# FZS: Norco 4020 + Supermicro MBD-X8SIL-F-O



## L0x (Aug 5, 2010)

Hello. Me and a friend of mine are working on a file server and we have decided to go Freebsd with FZS. The problem we are having is figuring out what expansion cards we are going to need. 

Our plan is to use 10 drives at first but be able to expand to 20 in the near future.
The case we will be using is the NORCO RPC-4220 (20 hot-swap) and the Supermicro MBD-X8SIL-F-O. I am very new to a setup with SAS, Backplanes and such.

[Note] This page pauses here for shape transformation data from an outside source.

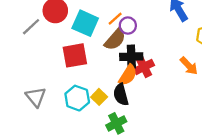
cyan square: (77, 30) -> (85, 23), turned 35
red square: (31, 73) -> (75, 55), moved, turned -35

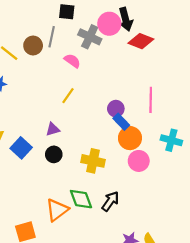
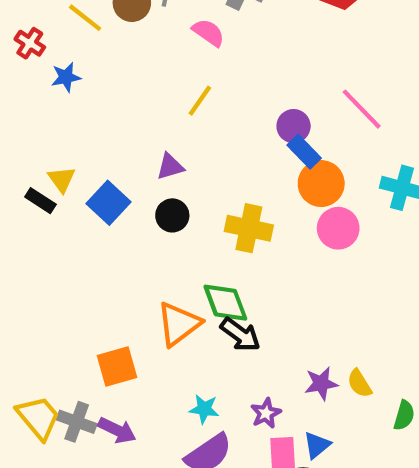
pink line: (151, 100) -> (362, 109), turned -45
black arrow: (110, 201) -> (240, 335), moved, turned 90

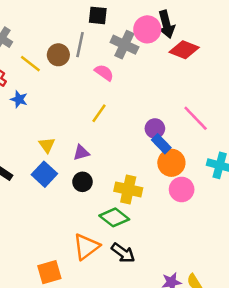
blue star: (66, 77) -> (19, 99), turned 30
yellow triangle: (62, 179) -> (47, 145), moved
green diamond: (225, 303) -> (114, 217), moved, turned -32

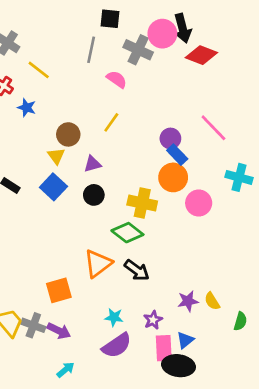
brown circle: (58, 55) -> (68, 134), moved
orange circle: (171, 163) -> (173, 177), moved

I been researching for sometime now and I still feel confused as to what to get to make this work. I have been looking at the add-on Card Supermicro AOC-SASLP-MV8. I have also been told that I would need 3 of these with discrete to sff-8087 cable to connect to the 5x Noroc 4020's backplanes.

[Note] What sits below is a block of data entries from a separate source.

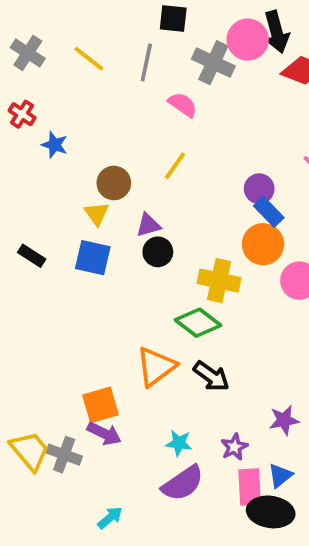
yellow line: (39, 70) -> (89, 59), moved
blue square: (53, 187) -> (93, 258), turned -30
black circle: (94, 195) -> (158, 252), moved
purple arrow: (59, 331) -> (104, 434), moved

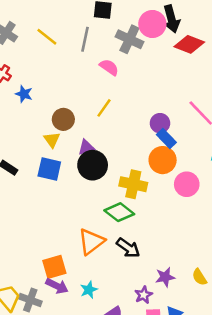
black circle: (158, 252) -> (93, 165), size x1.5
purple star: (284, 420) -> (165, 277), moved
cyan star: (179, 443) -> (89, 290), moved, turned -30

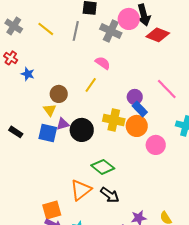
pink semicircle: (109, 67) -> (103, 63), moved
purple triangle: (86, 147) -> (63, 124), moved
yellow cross: (133, 184) -> (114, 120), moved

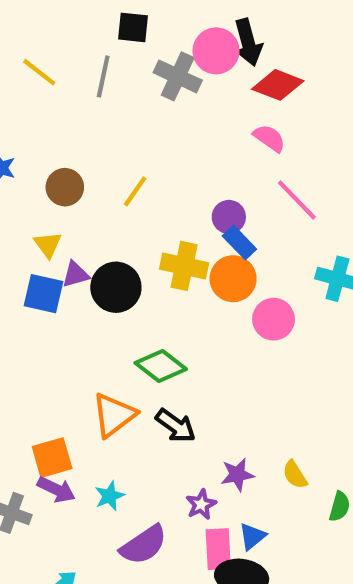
pink semicircle: (103, 63) -> (269, 138), moved
brown circle: (59, 94) -> (65, 187), moved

The Supermicro Add-on Card AOC-USAS-L8I has grabbed my eye also. If you can tell I am spinning my head at the moment at what to get to make this work.

Thanks guys. I appreciate it. Cheers.


----------



## SirDice (Aug 5, 2010)

FZS? It's ZFS.


----------



## L0x (Aug 5, 2010)

Ya, FZS is a name for some custom inventory software we use at work, so I have been making that mistake of spelling FZS for ZFS. Blah, I need more coffee.


----------